For maternal age <20 years, associations with total anomalous pulmonary venous return (aOR, 2.3; 95% CI, 1.3-4.0), amniotic band sequence (aOR, 2.4; 95% CI, 1.5-3.8), and gastroschisis (aOR, 6.1; 95% CI, 4.8-8.0) were observed. For the ≥40 year age group, associations with several cardiac defects, esophageal atresia (aOR, 2.9; 95% CI, 1.7-4.9), hypospadias (aOR, 2.0; 95% CI, 1.4-3.0), and craniosynostosis (aOR, 1.6; 95% CI, 1.1-2.4) were observed. Results using maternal age as a continuous variable were consistent with those that used categorized maternal age.
Elucidating risk factors specific to women ateither extreme of maternal age may offer prevention opportunities. All women should be made aware of prevention opportunities, such as folic acid supplementation, to reduce the occurrence of birth defects.
出生缺陷影响3%的出生婴儿,是婴儿死亡的主要原因之一。较年轻和较年长的孕产妇年龄都可能增加某些出生缺陷的风险。本研究评估了预计分娩日期时的孕产妇年龄与出生缺陷风险之间的关系。
数据来自全国出生缺陷预防研究,这是一项基于人群的病例对照研究,涵盖10个州的母亲。孕产妇年龄分为六类:<20岁、20至24岁、25至29岁、30至34岁、35至39岁和≥40岁,并作为连续变量进行分析。使用调整了孕产妇种族/民族、教育程度、体重指数(BMI)、叶酸使用情况、吸烟情况、妊娠次数以及父母年龄差的逻辑回归模型来估计调整后的优势比(aOR)和95%置信区间(CI)。

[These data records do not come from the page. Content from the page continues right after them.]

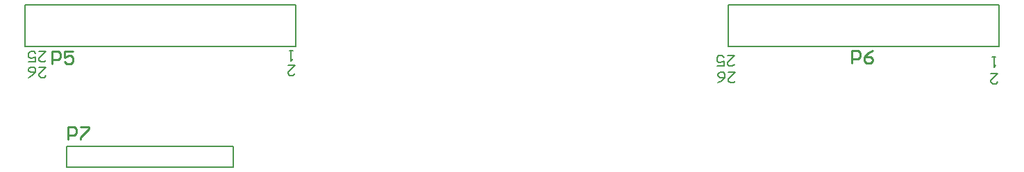
<source format=gto>
G04*
G04 #@! TF.GenerationSoftware,Altium Limited,Altium Designer,24.10.1 (45)*
G04*
G04 Layer_Color=65535*
%FSLAX42Y42*%
%MOMM*%
G71*
G04*
G04 #@! TF.SameCoordinates,6BE155C9-00B4-4612-B876-D31AFA52546B*
G04*
G04*
G04 #@! TF.FilePolarity,Positive*
G04*
G01*
G75*
%ADD10C,0.20*%
%ADD11C,0.25*%
%ADD12C,0.20*%
D10*
X6617Y9423D02*
Y9677D01*
X4585Y9423D02*
X6617D01*
X4585D02*
Y9677D01*
X6617D01*
X12649Y10897D02*
Y11405D01*
X15951Y10897D02*
Y11405D01*
X12649Y10897D02*
X15951D01*
X12649Y11405D02*
X15951D01*
X4077Y10897D02*
Y11405D01*
X7379Y10897D02*
Y11405D01*
X4077Y10897D02*
X7379D01*
X4077Y11405D02*
X7379D01*
D11*
X4600Y9764D02*
Y9916D01*
X4676D01*
X4702Y9891D01*
Y9840D01*
X4676Y9815D01*
X4600D01*
X4752Y9916D02*
X4854D01*
Y9891D01*
X4752Y9789D01*
Y9764D01*
X14161Y10693D02*
Y10846D01*
X14237D01*
X14262Y10820D01*
Y10770D01*
X14237Y10744D01*
X14161D01*
X14414Y10846D02*
X14364Y10820D01*
X14313Y10770D01*
Y10719D01*
X14338Y10693D01*
X14389D01*
X14414Y10719D01*
Y10744D01*
X14389Y10770D01*
X14313D01*
X4407Y10681D02*
Y10833D01*
X4483D01*
X4509Y10808D01*
Y10757D01*
X4483Y10732D01*
X4407D01*
X4661Y10833D02*
X4559D01*
Y10757D01*
X4610Y10782D01*
X4635D01*
X4661Y10757D01*
Y10706D01*
X4635Y10681D01*
X4585D01*
X4559Y10706D01*
D12*
X15854Y10566D02*
X15938D01*
X15854Y10482D01*
Y10461D01*
X15875Y10439D01*
X15917D01*
X15938Y10461D01*
X15913Y10770D02*
X15871D01*
X15892D01*
Y10643D01*
X15913Y10664D01*
X12641Y10782D02*
X12725D01*
X12641Y10698D01*
Y10677D01*
X12662Y10655D01*
X12704D01*
X12725Y10677D01*
X12514Y10655D02*
X12598D01*
Y10719D01*
X12556Y10698D01*
X12535D01*
X12514Y10719D01*
Y10761D01*
X12535Y10782D01*
X12577D01*
X12598Y10761D01*
X12653Y10579D02*
X12738D01*
X12653Y10494D01*
Y10473D01*
X12675Y10452D01*
X12717D01*
X12738Y10473D01*
X12527Y10452D02*
X12569Y10473D01*
X12611Y10516D01*
Y10558D01*
X12590Y10579D01*
X12548D01*
X12527Y10558D01*
Y10537D01*
X12548Y10516D01*
X12611D01*
X7281Y10668D02*
X7366D01*
X7281Y10583D01*
Y10562D01*
X7303Y10541D01*
X7345D01*
X7366Y10562D01*
X7341Y10846D02*
X7298D01*
X7319D01*
Y10719D01*
X7341Y10740D01*
X4246Y10833D02*
X4331D01*
X4246Y10748D01*
Y10727D01*
X4267Y10706D01*
X4310D01*
X4331Y10727D01*
X4119Y10706D02*
X4204D01*
Y10770D01*
X4161Y10748D01*
X4140D01*
X4119Y10770D01*
Y10812D01*
X4140Y10833D01*
X4183D01*
X4204Y10812D01*
X4246Y10643D02*
X4331D01*
X4246Y10558D01*
Y10537D01*
X4267Y10516D01*
X4310D01*
X4331Y10537D01*
X4119Y10516D02*
X4161Y10537D01*
X4204Y10579D01*
Y10621D01*
X4183Y10643D01*
X4140D01*
X4119Y10621D01*
Y10600D01*
X4140Y10579D01*
X4204D01*
M02*

</source>
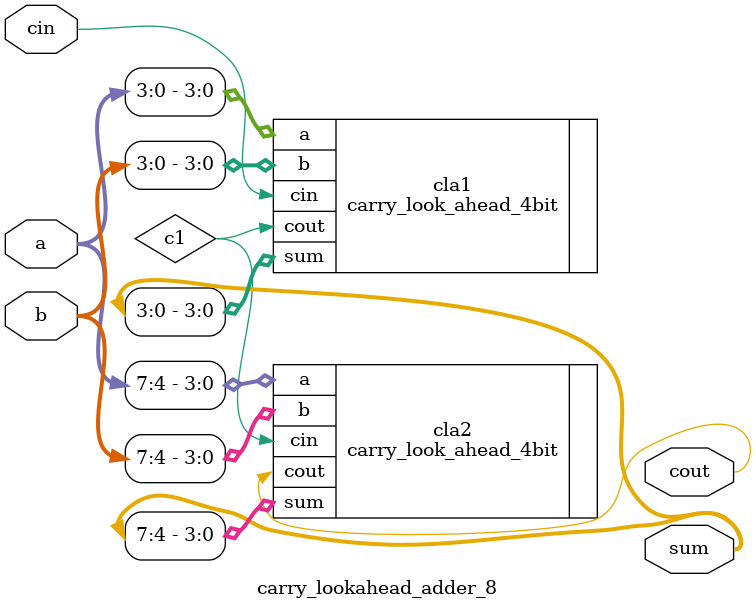
<source format=v>
module carry_lookahead_adder_8(a,b, cin, sum,cout);
input [7:0] a,b;
input cin;
output [7:0] sum;
output cout;
wire c1;

carry_look_ahead_4bit cla1 (.a(a[3:0]), .b(b[3:0]), .cin(cin), .sum(sum[3:0]), .cout(c1));
carry_look_ahead_4bit cla2 (.a(a[7:4]), .b(b[7:4]), .cin(c1), .sum(sum[7:4]), .cout(cout));


endmodule
</source>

对于<20岁的孕产妇年龄,观察到与完全性肺静脉异位引流(aOR,2.3;95%CI,1.3 - 4.0)、羊膜带序列(aOR,2.4;95%CI,1.5 - 3.8)和腹裂(aOR,6.1;95%CI,4.8 - 8.0)有关联。对于≥40岁年龄组,观察到与几种心脏缺陷、食管闭锁(aOR,2.9;95%CI,1.7 - 4.9)、尿道下裂(aOR,2.0;95%CI,1.4 - 3.0)和颅骨缝早闭(aOR,1.6;95%CI,1.1 - 2.4)有关联。将孕产妇年龄作为连续变量的结果与使用分类孕产妇年龄的结果一致。
阐明孕产妇年龄两端女性特有的风险因素可能提供预防机会。应让所有女性了解预防机会,如补充叶酸,以减少出生缺陷的发生。